======== RECORDS FOR THE TASK
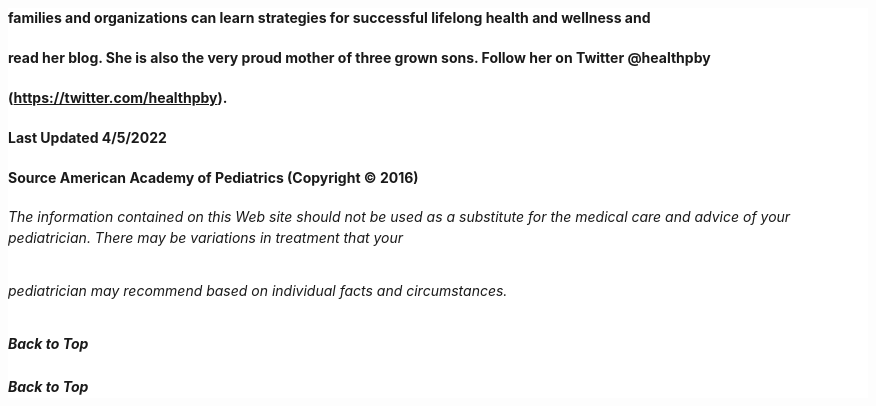 #### families and organizations can learn strategies for successful lifelong health and wellness and 

#### read her blog. She is also the very proud mother of three grown sons. Follow her on Twitter @healthpby 

#### (https://twitter.com/healthpby). 

#### Last Updated 4/5/2022 

#### Source American Academy of Pediatrics (Copyright © 2016) 

###### The information contained on this Web site should not be used as a substitute for the medical care and advice of your pediatrician. There may be variations in treatment that your 

###### pediatrician may recommend based on individual facts and circumstances. 

##### Back to Top 


##### Back to Top 


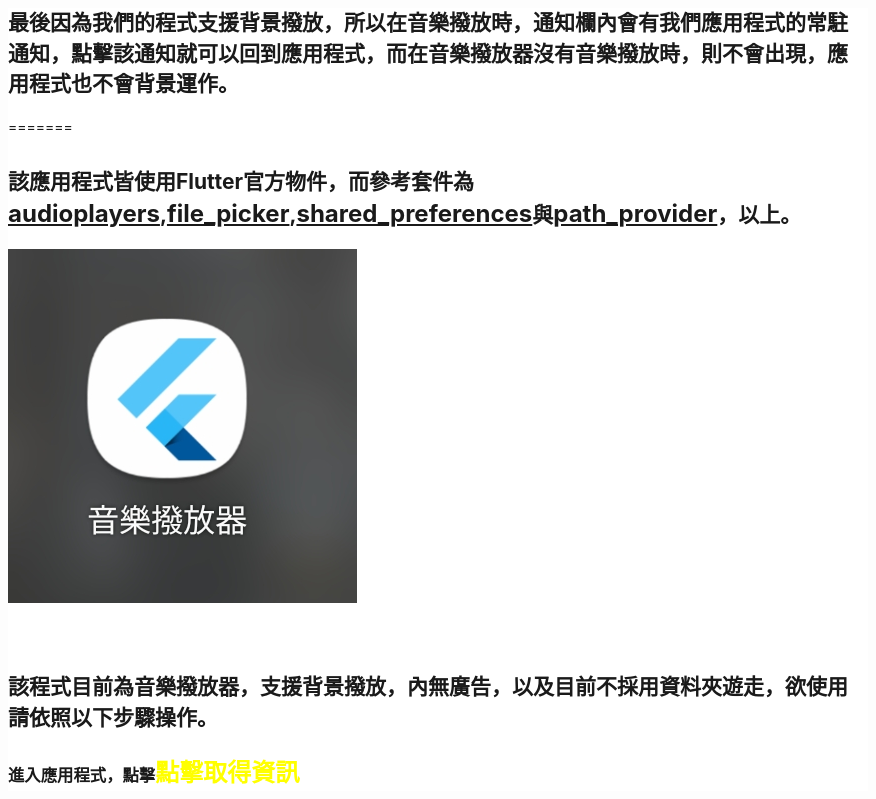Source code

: ## 最後因為我們的程式支援背景撥放，所以在音樂撥放時，通知欄內會有我們應用程式的常駐通知，點擊該通知就可以回到應用程式，而在音樂撥放器沒有音樂撥放時，則不會出現，應用程式也不會背景運作。

=======
## 該應用程式皆使用Flutter官方物件，而參考套件為<font size="5">[**audioplayers**](https://pub.dev/packages/audioplayers)</font>,<font size="5">[**file_picker**](https://pub.dev/packages/file_picker)</font>,<font size="5">[**shared_preferences**](https://pub.dev/packages/shared_preferences)</font>與<font size="5">[**path_provider**](https://pub.dev/packages/path_provider)</font>，以上。

![read](./picture/Home.jpg)

<br>

## 該程式目前為音樂撥放器，支援背景撥放，內無廣告，以及目前不採用資料夾遊走，欲使用請依照以下步驟操作。

### 進入應用程式，點擊<font size="5" color="#FFFF00">點擊取得資訊</font>
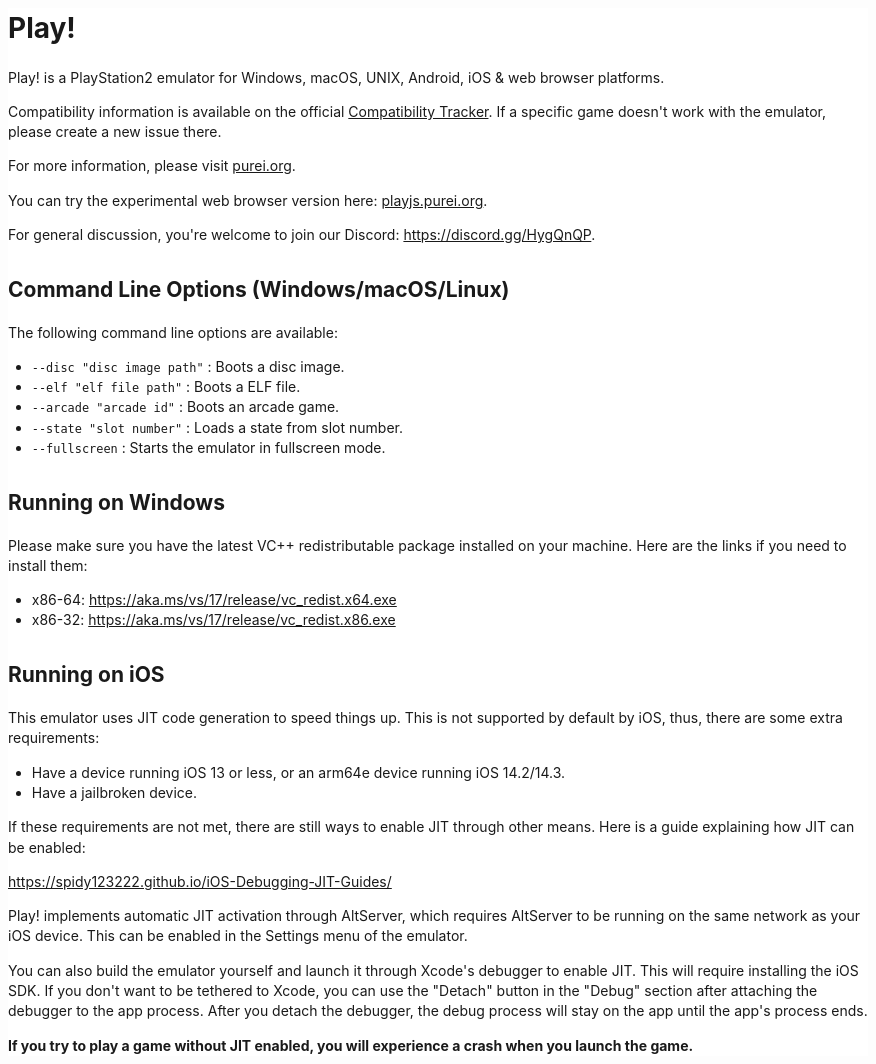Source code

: # Play! #
Play! is a PlayStation2 emulator for Windows, macOS, UNIX, Android, iOS & web browser platforms.

Compatibility information is available on the official [Compatibility Tracker](https://github.com/jpd002/Play-Compatibility).
If a specific game doesn't work with the emulator, please create a new issue there.

For more information, please visit [purei.org](https://purei.org).

You can try the experimental web browser version here: [playjs.purei.org](https://playjs.purei.org).

For general discussion, you're welcome to join our Discord: https://discord.gg/HygQnQP.

## Command Line Options (Windows/macOS/Linux) ##

The following command line options are available:
- `--disc "disc image path"` : Boots a disc image.
- `--elf "elf file path"` : Boots a ELF file.
- `--arcade "arcade id"` : Boots an arcade game.
- `--state "slot number"` : Loads a state from slot number.
- `--fullscreen` : Starts the emulator in fullscreen mode.

## Running on Windows ##

Please make sure you have the latest VC++ redistributable package installed on your machine. Here are the links if you need to install them:
- x86-64: https://aka.ms/vs/17/release/vc_redist.x64.exe
- x86-32: https://aka.ms/vs/17/release/vc_redist.x86.exe

## Running on iOS ##

This emulator uses JIT code generation to speed things up. This is not supported by default by iOS, thus, there are some extra requirements:

- Have a device running iOS 13 or less, or an arm64e device running iOS 14.2/14.3.
- Have a jailbroken device.

If these requirements are not met, there are still ways to enable JIT through other means. Here is a guide explaining how JIT can be enabled:

https://spidy123222.github.io/iOS-Debugging-JIT-Guides/

Play! implements automatic JIT activation through AltServer, which requires AltServer to be running on the same network as your iOS device. This can be enabled in the Settings menu of the emulator.

You can also build the emulator yourself and launch it through Xcode's debugger to enable JIT. This will require installing the iOS SDK. If you don't want to be tethered to Xcode, you can use the "Detach" button in the "Debug" section after attaching the debugger to the app process. After you detach the debugger, the debug process will stay on the app until the app's process ends.

**If you try to play a game without JIT enabled, you will experience a crash when you launch the game.**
================
**YOUR OBJECTIVE**
Would you copy out every entry above word for word, without the pictures?

**ANSWER TO THIS TASK**
 #### families and organizations can learn strategies for successful lifelong health and wellness and 

#### read her blog. She is also the very proud mother of three grown sons. Follow her on Twitter @healthpby 

#### (https://twitter.com/healthpby). 

#### Last Updated 4/5/2022 

#### Source American Academy of Pediatrics (Copyright © 2016) 

###### The information contained on this Web site should not be used as a substitute for the medical care and advice of your pediatrician. There may be variations in treatment that your 

###### pediatrician may recommend based on individual facts and circumstances. 

##### Back to Top 


##### Back to Top 


Source code

: ## 最後因為我們的程式支援背景撥放，所以在音樂撥放時，通知欄內會有我們應用程式的常駐通知，點擊該通知就可以回到應用程式，而在音樂撥放器沒有音樂撥放時，則不會出現，應用程式也不會背景運作。

=======
## 該應用程式皆使用Flutter官方物件，而參考套件為<font size="5">[**audioplayers**](https://pub.dev/packages/audioplayers)</font>,<font size="5">[**file_picker**](https://pub.dev/packages/file_picker)</font>,<font size="5">[**shared_preferences**](https://pub.dev/packages/shared_preferences)</font>與<font size="5">[**path_provider**](https://pub.dev/packages/path_provider)</font>，以上。

![read](./picture/Home.jpg)

<br>

## 該程式目前為音樂撥放器，支援背景撥放，內無廣告，以及目前不採用資料夾遊走，欲使用請依照以下步驟操作。

### 進入應用程式，點擊<font size="5" color="#FFFF00">點擊取得資訊</font>
Source code

: # Play! #
Play! is a PlayStation2 emulator for Windows, macOS, UNIX, Android, iOS & web browser platforms.

Compatibility information is available on the official [Compatibility Tracker](https://github.com/jpd002/Play-Compatibility).
If a specific game doesn't work with the emulator, please create a new issue there.

For more information, please visit [purei.org](https://purei.org).

You can try the experimental web browser version here: [playjs.purei.org](https://playjs.purei.org).

For general discussion, you're welcome to join our Discord: https://discord.gg/HygQnQP.

## Command Line Options (Windows/macOS/Linux) ##

The following command line options are available:
- `--disc "disc image path"` : Boots a disc image.
- `--elf "elf file path"` : Boots a ELF file.
- `--arcade "arcade id"` : Boots an arcade game.
- `--state "slot number"` : Loads a state from slot number.
- `--fullscreen` : Starts the emulator in fullscreen mode.

## Running on Windows ##

Please make sure you have the latest VC++ redistributable package installed on your machine. Here are the links if you need to install them:
- x86-64: https://aka.ms/vs/17/release/vc_redist.x64.exe
- x86-32: https://aka.ms/vs/17/release/vc_redist.x86.exe

## Running on iOS ##

This emulator uses JIT code generation to speed things up. This is not supported by default by iOS, thus, there are some extra requirements:

- Have a device running iOS 13 or less, or an arm64e device running iOS 14.2/14.3.
- Have a jailbroken device.

If these requirements are not met, there are still ways to enable JIT through other means. Here is a guide explaining how JIT can be enabled:

https://spidy123222.github.io/iOS-Debugging-JIT-Guides/

Play! implements automatic JIT activation through AltServer, which requires AltServer to be running on the same network as your iOS device. This can be enabled in the Settings menu of the emulator.

You can also build the emulator yourself and launch it through Xcode's debugger to enable JIT. This will require installing the iOS SDK. If you don't want to be tethered to Xcode, you can use the "Detach" button in the "Debug" section after attaching the debugger to the app process. After you detach the debugger, the debug process will stay on the app until the app's process ends.

**If you try to play a game without JIT enabled, you will experience a crash when you launch the game.**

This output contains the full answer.